### 抜粋
##########
まず、図1を参照して、本発明の第1の実施の形態の例の概要を説明する。
本実施の形態の例では、図14で説明した地震発生当日より数日前などに検出される電磁ノイズを、無線電話システム用基地局を使用して検出する。
例えば、図1に示すように、地球Eの特定の箇所を震源e0として、地震が発生したとする。このとき、背景技術の欄で既に説明したように、その震源e0の近傍の地表近くで、地震発生より数日前から発生当日まで、電磁ノイズNaが発生することが、電磁波の観測から知られている。例えば震源e0から約100km以内の領域で、電磁ノイズNaが発生することが知られている。
なお、電磁ノイズが発生する継続時間や発生間隔、並びに電磁ノイズの大きさについては、地震の大きさ(マグニチュード)や地表から震源までの深さなどと関係があり、震源からの距離についても、100kmは一つの例である。
具体的な電磁ノイズNaの発生状況の推測処理については後述するが、図1の状況では、震源e0の近傍に無線電話用基地局BS1があり、無線電話用基地局BS1と端末との無線通信状態が電磁ノイズNaで妨害を受ける。
図2は、本発明の第1の実施の形態のシステム構成例である。
図2に示すように、無線電話用の無線通信基地局として、第1基地局10と第2基地局20と第3基地局30とを設置する。図2では、3つの基地局10,20,30だけを示すが、実際には無線電話サービス提供エリアに応じて、非常に多数の基地局が配置される。
それぞれの基地局10,20,30は、各基地局10,20,30を中心として形成される半径数km程度のサービスエリア内の端末装置と無線通信を行う。例えば図2の例では、第1基地局10が、端末装置11,12,13,14,15と無線通信を行う。また、第2基地局20が、端末装置21,22,23,24と無線通信を行う。さらに、第3基地局30が、端末装置31,32,33と無線通信を行う。無線通信に使用する周波数帯としては、例えば数百kHz帯から数GHz帯のHF,VHF,UHF帯である。
基地局と端末装置とが無線通信を行っている状態には、端末装置が通話中やデータ通信中で、基地局と連続的にデータパケットのやり取りを行っている状態と、単に基地局からの待ち受け信号だけを端末装置で間欠的に受信して、その待ち受け信号に対する応答だけを行う待ち受け状態とがある。
##########
### 表示エントリ
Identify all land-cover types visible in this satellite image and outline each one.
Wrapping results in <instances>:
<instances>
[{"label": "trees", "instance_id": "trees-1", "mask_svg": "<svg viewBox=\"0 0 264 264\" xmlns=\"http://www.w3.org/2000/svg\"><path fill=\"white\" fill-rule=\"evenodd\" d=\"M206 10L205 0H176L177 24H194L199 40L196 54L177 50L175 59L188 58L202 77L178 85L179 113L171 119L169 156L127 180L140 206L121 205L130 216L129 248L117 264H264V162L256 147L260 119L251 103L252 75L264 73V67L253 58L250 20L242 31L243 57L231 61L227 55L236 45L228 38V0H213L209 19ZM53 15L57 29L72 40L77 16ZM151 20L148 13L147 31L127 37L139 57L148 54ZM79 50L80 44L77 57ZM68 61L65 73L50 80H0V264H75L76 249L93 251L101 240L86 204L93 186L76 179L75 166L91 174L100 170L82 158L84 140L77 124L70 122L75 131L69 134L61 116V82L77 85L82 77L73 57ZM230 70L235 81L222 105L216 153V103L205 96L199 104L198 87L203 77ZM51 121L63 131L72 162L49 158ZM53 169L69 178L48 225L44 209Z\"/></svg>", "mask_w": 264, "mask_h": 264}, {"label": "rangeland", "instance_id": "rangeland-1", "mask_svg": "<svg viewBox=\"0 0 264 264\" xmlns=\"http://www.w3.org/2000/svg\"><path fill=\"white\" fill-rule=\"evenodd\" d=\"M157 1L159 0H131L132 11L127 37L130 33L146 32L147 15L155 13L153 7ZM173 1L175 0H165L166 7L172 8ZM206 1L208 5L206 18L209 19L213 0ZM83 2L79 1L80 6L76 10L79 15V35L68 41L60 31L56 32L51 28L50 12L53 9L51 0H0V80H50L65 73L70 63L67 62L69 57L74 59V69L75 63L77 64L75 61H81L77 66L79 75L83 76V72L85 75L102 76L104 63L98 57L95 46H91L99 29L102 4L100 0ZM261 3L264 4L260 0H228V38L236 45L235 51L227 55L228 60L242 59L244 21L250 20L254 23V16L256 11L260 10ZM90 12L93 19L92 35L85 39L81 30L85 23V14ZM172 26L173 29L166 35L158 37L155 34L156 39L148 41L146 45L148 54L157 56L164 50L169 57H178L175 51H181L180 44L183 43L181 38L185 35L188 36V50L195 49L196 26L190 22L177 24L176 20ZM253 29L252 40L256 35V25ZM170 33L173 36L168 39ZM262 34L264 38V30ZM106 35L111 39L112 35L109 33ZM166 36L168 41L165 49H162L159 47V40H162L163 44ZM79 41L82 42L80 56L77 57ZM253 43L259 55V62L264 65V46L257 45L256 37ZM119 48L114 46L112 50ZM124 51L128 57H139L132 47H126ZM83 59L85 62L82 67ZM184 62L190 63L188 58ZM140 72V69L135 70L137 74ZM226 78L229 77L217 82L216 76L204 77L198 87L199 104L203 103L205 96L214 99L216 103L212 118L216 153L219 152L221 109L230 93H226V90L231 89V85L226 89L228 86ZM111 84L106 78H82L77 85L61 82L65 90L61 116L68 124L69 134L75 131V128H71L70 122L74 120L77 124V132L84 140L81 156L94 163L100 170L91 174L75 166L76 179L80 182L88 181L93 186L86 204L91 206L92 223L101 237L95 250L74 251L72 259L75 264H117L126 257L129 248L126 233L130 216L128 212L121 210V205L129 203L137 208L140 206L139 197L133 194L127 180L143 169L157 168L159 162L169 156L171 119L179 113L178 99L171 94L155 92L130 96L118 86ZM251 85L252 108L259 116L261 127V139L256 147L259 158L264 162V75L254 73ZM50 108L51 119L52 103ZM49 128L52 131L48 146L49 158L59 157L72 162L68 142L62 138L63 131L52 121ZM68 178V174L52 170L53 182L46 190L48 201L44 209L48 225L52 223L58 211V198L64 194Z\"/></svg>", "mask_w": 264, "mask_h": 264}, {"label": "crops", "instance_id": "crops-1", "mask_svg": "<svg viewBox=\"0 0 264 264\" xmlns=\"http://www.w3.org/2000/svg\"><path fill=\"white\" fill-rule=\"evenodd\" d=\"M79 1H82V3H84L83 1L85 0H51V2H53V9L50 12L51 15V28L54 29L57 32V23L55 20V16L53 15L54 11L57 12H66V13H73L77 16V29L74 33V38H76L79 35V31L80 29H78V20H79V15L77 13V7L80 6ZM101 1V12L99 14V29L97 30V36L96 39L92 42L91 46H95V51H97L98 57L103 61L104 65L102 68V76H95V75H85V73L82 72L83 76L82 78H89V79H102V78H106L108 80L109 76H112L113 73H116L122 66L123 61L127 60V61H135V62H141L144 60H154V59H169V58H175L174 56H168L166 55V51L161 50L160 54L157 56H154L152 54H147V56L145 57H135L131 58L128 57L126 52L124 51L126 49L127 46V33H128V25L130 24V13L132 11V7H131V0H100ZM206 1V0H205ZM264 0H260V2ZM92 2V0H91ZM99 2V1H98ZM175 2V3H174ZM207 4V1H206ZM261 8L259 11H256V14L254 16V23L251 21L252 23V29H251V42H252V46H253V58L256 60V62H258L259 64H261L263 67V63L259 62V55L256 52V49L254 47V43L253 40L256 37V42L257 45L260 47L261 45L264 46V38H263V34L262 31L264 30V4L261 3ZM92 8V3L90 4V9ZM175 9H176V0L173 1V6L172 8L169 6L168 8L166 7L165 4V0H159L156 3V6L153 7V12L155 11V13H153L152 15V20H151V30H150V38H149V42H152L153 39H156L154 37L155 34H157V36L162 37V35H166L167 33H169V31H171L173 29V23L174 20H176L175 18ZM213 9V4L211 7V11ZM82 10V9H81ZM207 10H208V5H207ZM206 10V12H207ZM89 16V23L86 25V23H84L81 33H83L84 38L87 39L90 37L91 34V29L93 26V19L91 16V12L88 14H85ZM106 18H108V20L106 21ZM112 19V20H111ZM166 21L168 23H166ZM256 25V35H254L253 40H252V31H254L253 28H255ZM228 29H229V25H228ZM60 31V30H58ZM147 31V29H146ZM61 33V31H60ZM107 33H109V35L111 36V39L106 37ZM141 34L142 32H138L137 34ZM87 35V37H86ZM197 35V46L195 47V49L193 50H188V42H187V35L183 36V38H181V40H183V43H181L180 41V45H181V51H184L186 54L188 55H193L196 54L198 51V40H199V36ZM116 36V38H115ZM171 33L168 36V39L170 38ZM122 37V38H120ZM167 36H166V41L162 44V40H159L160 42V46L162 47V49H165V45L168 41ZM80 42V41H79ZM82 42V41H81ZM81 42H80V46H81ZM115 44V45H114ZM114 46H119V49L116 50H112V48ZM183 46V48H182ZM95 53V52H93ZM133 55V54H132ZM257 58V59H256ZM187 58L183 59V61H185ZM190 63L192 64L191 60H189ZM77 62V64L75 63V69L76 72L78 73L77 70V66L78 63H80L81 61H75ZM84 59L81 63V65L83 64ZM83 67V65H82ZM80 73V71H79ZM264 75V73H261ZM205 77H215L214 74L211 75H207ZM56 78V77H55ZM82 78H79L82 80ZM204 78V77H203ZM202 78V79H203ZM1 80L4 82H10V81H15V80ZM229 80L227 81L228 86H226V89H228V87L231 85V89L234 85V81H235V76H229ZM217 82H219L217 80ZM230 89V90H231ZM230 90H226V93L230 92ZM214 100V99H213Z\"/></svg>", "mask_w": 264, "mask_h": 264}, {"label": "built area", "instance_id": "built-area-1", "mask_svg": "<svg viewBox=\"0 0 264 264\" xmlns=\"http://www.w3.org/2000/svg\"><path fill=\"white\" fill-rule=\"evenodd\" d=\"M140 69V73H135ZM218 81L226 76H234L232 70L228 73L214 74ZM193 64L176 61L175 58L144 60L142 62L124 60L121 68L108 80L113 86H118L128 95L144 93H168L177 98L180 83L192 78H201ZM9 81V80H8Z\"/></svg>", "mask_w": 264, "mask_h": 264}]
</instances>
##########
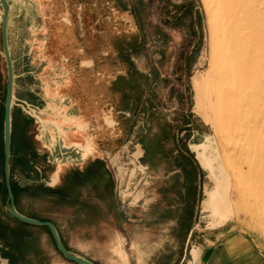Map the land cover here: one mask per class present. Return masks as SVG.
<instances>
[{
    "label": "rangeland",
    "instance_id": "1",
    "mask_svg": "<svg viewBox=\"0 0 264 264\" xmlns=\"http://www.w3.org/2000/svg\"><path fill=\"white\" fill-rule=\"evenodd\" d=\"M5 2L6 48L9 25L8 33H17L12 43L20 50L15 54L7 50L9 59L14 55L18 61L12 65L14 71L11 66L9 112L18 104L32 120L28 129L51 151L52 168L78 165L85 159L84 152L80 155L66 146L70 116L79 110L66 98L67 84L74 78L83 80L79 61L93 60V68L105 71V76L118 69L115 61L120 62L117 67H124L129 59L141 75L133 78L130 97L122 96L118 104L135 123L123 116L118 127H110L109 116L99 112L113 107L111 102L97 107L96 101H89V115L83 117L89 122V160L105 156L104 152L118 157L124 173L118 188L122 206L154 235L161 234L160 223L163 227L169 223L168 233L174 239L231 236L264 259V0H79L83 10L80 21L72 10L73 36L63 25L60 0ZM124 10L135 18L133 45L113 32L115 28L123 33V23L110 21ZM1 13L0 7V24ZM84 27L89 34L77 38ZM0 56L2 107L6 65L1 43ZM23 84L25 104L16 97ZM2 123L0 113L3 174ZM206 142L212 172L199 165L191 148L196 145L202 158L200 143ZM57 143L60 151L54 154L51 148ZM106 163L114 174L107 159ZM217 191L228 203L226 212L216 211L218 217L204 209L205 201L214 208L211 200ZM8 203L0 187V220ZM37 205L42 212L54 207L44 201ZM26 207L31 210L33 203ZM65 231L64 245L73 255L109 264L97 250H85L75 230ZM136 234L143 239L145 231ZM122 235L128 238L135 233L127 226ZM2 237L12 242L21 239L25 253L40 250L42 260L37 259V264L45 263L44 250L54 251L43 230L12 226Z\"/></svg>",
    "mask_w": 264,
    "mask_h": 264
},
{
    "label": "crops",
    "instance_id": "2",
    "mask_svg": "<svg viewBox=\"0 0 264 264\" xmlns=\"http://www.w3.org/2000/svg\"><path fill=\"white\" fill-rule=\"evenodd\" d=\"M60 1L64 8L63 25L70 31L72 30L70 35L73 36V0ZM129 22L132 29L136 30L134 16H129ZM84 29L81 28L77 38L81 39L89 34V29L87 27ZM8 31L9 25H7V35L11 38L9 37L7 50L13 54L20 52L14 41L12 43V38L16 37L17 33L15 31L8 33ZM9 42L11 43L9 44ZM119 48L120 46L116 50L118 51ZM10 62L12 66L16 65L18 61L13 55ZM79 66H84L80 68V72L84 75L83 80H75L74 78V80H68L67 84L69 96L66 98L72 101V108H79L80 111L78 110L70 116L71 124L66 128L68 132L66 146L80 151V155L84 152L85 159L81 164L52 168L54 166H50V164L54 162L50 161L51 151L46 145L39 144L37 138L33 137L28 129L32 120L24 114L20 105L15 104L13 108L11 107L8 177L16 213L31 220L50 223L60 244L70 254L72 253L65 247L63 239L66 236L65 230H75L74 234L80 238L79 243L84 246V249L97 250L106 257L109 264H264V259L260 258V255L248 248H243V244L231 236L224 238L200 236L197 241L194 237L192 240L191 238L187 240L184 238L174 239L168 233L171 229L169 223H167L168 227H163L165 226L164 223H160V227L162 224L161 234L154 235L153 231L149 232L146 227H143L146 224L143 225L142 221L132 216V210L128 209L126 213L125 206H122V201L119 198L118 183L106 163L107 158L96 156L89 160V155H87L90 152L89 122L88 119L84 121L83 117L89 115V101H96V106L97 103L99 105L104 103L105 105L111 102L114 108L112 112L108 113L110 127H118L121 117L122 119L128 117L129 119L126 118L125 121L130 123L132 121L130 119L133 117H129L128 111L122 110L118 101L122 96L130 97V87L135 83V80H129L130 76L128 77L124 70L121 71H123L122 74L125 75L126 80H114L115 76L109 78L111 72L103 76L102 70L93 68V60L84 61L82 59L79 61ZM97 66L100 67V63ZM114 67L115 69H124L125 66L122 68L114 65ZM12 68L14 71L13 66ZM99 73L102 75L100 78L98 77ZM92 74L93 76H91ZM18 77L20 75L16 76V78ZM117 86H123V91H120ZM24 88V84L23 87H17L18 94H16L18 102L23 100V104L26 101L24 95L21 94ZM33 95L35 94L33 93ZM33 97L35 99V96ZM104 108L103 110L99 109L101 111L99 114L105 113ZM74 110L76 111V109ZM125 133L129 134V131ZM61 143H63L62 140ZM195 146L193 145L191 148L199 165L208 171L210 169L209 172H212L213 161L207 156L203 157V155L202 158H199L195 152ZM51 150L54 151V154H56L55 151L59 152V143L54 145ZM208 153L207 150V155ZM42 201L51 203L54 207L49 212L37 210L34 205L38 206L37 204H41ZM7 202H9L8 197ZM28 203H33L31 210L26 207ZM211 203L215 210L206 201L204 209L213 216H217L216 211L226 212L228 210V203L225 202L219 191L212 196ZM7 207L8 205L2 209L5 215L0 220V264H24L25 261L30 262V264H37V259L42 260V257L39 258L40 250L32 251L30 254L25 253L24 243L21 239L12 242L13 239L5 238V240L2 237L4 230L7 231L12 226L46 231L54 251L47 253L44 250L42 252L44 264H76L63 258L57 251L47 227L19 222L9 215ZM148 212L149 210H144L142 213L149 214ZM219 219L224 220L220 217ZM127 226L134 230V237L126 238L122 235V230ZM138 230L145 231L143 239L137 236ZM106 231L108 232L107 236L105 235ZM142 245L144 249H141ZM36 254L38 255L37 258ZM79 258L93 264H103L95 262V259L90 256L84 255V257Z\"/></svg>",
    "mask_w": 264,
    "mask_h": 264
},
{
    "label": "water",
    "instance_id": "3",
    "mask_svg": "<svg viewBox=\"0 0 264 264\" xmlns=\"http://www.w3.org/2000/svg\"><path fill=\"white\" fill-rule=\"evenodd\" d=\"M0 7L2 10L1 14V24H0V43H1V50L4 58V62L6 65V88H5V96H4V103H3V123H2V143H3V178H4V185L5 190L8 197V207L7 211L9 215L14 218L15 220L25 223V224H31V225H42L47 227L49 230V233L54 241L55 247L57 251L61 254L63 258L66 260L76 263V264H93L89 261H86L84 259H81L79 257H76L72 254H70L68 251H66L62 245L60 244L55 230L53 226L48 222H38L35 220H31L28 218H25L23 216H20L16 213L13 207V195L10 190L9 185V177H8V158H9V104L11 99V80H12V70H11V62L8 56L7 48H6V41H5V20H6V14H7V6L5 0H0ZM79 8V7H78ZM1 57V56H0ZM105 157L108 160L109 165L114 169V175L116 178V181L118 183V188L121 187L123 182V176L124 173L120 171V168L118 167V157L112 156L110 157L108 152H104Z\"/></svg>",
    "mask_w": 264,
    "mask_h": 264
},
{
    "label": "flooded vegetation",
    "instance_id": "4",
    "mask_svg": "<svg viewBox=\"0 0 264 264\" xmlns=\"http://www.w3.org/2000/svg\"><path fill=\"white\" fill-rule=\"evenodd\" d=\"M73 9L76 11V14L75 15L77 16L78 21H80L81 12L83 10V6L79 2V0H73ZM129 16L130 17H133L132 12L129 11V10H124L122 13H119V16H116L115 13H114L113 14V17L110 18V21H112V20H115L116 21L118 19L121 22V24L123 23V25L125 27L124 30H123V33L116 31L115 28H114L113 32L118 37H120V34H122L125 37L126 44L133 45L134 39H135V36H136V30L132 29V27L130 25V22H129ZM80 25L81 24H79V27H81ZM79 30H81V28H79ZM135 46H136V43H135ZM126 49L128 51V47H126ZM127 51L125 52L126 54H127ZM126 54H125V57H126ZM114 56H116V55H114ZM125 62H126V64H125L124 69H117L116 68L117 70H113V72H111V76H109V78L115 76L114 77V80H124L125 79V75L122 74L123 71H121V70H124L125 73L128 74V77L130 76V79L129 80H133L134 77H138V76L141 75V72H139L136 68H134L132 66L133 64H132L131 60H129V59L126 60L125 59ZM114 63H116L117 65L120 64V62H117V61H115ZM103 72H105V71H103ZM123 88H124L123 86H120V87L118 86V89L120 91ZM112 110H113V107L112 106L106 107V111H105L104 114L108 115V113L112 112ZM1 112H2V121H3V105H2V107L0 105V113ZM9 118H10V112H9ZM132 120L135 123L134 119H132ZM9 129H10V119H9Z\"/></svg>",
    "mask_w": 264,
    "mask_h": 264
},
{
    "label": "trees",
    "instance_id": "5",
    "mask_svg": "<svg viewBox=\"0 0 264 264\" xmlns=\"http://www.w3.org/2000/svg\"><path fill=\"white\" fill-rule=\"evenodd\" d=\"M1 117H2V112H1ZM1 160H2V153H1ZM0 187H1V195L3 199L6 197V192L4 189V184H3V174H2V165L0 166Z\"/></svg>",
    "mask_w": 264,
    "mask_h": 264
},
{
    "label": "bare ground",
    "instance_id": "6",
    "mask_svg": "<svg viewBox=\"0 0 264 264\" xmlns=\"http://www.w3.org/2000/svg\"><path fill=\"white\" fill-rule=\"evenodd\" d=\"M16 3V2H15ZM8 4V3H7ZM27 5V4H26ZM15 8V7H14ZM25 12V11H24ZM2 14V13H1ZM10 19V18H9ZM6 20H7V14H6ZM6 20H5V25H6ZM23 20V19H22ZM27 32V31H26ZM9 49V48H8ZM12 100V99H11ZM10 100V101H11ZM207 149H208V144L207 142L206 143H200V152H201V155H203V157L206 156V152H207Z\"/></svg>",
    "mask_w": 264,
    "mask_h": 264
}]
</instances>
##########
### 小課題 A
地震と電磁ノイズに関する抜粋のうち、「例えば、図1に示すように、地」から始まり「を行う待ち受け状態とがある。」で終わる部分を、「端末装置」を「携帯端末」に置き換えて書き直してください。
### 小課題 B
抜粋によると、電磁ノイズNaは震源e0からどの程度の範囲で発生することが知られていますか。

### 解答例 A
例えば、図1に示すように、地球Eの特定の箇所を震源e0として、地震が発生したとする。このとき、背景技術の欄で既に説明したように、その震源e0の近傍の地表近くで、地震発生より数日前から発生当日まで、電磁ノイズNaが発生することが、電磁波の観測から知られている。例えば震源e0から約100km以内の領域で、電磁ノイズNaが発生することが知られている。
なお、電磁ノイズが発生する継続時間や発生間隔、並びに電磁ノイズの大きさについては、地震の大きさ(マグニチュード)や地表から震源までの深さなどと関係があり、震源からの距離についても、100kmは一つの例である。
具体的な電磁ノイズNaの発生状況の推測処理については後述するが、図1の状況では、震源e0の近傍に無線電話用基地局BS1があり、無線電話用基地局BS1と端末との無線通信状態が電磁ノイズNaで妨害を受ける。
図2は、本発明の第1の実施の形態のシステム構成例である。
図2に示すように、無線電話用の無線通信基地局として、第1基地局10と第2基地局20と第3基地局30とを設置する。図2では、3つの基地局10,20,30だけを示すが、実際には無線電話サービス提供エリアに応じて、非常に多数の基地局が配置される。
それぞれの基地局10,20,30は、各基地局10,20,30を中心として形成される半径数km程度のサービスエリア内の携帯端末と無線通信を行う。例えば図2の例では、第1基地局10が、携帯端末11,12,13,14,15と無線通信を行う。また、第2基地局20が、携帯端末21,22,23,24と無線通信を行う。さらに、第3基地局30が、携帯端末31,32,33と無線通信を行う。無線通信に使用する周波数帯としては、例えば数百kHz帯から数GHz帯のHF,VHF,UHF帯である。
基地局と携帯端末とが無線通信を行っている状態には、携帯端末が通話中やデータ通信中で、基地局と連続的にデータパケットのやり取りを行っている状態と、単に基地局からの待ち受け信号だけを携帯端末で間欠的に受信して、その待ち受け信号に対する応答だけを行う待ち受け状態とがある。

### 解答例 B
震源e0から約100km以内の領域で発生することが知られています。